Ooooh Skippy. You and your dying. I wanted to like this book a lot; I really did. I saw it on various bookstores' featured tables and I picked it up countless times. It's heavy, and the pages are thin and silky. It's a really beautiful book, and all the comparisons in the jacket to Harry Potter (an irrelevant comparison) and other boys-at-boarding-school type books made me very eager to read it, so I shelled out full price for the hardback.

The story begins with a big shocker: our main character, Skippy, dies. Rewind a few months and we get his and many other characters' stories (there is proportionately more time given to the other characters than to Skippy himself, really): Carl and Barry, the creepy, skeezy, mysogenist and violent teenaged drug dealers; Ruprecht, Skippy's friend and scientific genius (much time is dedicated to String and M theory ramblings on behalf of Ruprecht); Howard, one of Skippy's teachers, and his struggles with both his love life and with some troubling events that occurred in his own days at this boarding school not so long ago. The book takes place at this boarding school near Dublin-- points for taking place in Ireland (wee!) but don't expect anything magical-mystical-Enya here; that's really not what you're in for. This is a character study of Dublin's upper middle class; it's pretty drab and depressing except for the fact that it's also hilarious, primarily on account of Mario, one of the boarders at the school who was an outlet for Murray's pervy (and very funny) wit. Mario provided many moments of laughing out loud on a bus for me.

Pluses: the book is funny; can't deny it. Howard's storyline is interesting, and so is Skippy's and Carl's.

Drawbacks:
   1. it's waaaaaay tooooo unnecessarily looooong. Do we really need another diatribe on M theory and philosophy? I'm interested, but it doesn't move the book forward or really even add to it, in my opinion. And this is speaking as someone who is interested! Alas.

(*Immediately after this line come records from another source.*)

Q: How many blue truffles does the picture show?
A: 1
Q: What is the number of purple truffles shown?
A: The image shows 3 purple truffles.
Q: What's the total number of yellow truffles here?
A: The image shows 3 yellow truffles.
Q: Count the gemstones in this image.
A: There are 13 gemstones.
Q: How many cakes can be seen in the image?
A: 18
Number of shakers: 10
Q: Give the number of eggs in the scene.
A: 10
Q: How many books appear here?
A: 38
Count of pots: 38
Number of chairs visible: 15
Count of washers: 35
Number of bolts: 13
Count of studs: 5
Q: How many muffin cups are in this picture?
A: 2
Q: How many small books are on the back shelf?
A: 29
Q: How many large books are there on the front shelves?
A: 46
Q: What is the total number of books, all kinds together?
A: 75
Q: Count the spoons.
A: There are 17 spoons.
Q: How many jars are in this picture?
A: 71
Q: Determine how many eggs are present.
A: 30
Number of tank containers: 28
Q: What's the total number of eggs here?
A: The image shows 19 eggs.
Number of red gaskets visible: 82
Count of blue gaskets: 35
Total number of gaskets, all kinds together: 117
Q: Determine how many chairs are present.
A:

   2. Some of hte minor story lines (in particular, the sideshow of Ruprecht and friends' science project) also lacked any force in the story-- why were these here? It felt like a silly TV show with out much depth.


So, overall: 5/10

Read it if you:

1. are interested in boys in adolescence. This is definitely an insightful, funny look.

2. want to laugh and don't mind plodding through a lot of other stuff to get to these great, awesomely-immature laugh lines.

The book isn't dense, exactly, it's just long. I'm glad I read it, but I didn't love it.